→ Brief:
In the tribute below, the opening sentence lists what Bob had. Give every item in that list.

··· Given text

Bob had a fine ecological mind, sound statistical acumen, great knowledge, ideas, passion and dedication. He was a good all round naturalist with a particular scientific interest in the population ecology of invertebrates. Amongst other subjects Bob studied East Anglian coastal shrimps and mountain invertebrates on Cader Idris in his beloved homeland of Wales. But scientific papers were infrequent, most, such as the study on the effects of flooding on bugs that I referred to in this blog just two weeks ago, were published by his students, with him as co-author.
Despite Bob’s academic talents, to the constant gently rumbling frustration of the Department, he sought no personal publication glory, instead facilitating the work of many others and enabling them to achieve.
Bob was also a man who enjoyed seeing people being happy; he was always central to organising field trips and making sure they were sociable as well as academic occasions. He once told me that while an undergraduate at Cardiff University he had commandeered the Student Union minibus to take a crowd of friends on a pub crawl. On their return he was met by a furious Neil Kinnock, then President of the Cardiff Student Union and later leader of the Labour Party, who gave him the biggest dressing down of his life.
Bob gave me my first wildlife job – identifying spiders. I am sure he did this because he saw an interest and talent and wanted to foster it – and look where I am now – CEO of a successful invertebrate conservation charity. Other professional ecologists owe as big or a bigger debt to Bob’s care and compassion. The gratitude and love they feel has been evident over the last few days.
Bob was the quietly throbbing heart of the Department, he was involved with a number of important studies and papers, but the far greater and more significant legacy that he will leave is the many people who are more skilled, compassionate and wiser as a result of knowing Bob.
Every University scientific department aspiring to greatness should have, and should value, someone like Dr Robert James.

······
··· Data block

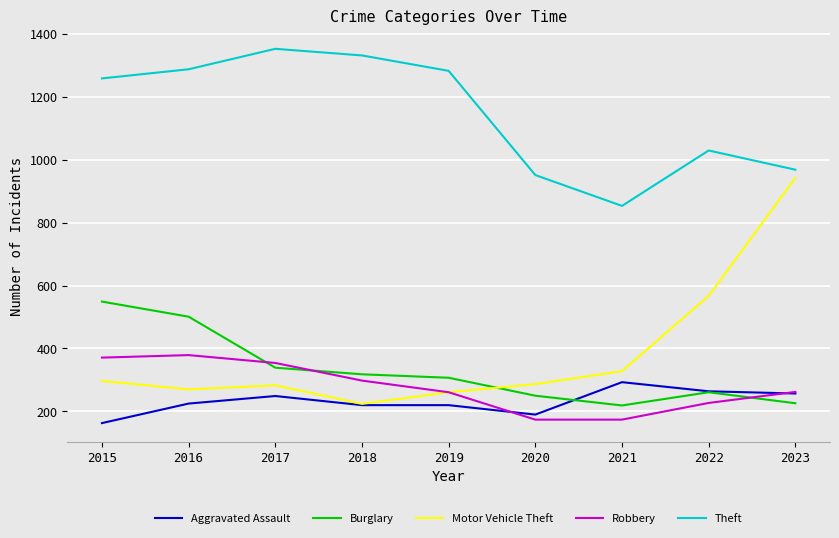

Rank the series at 2015 from lowest to highest value.

Aggravated Assault, Motor Vehicle Theft, Robbery, Burglary, Theft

······

→ Your solution:
- a fine ecological mind
- sound statistical acumen
- great knowledge
- ideas
- passion
- dedication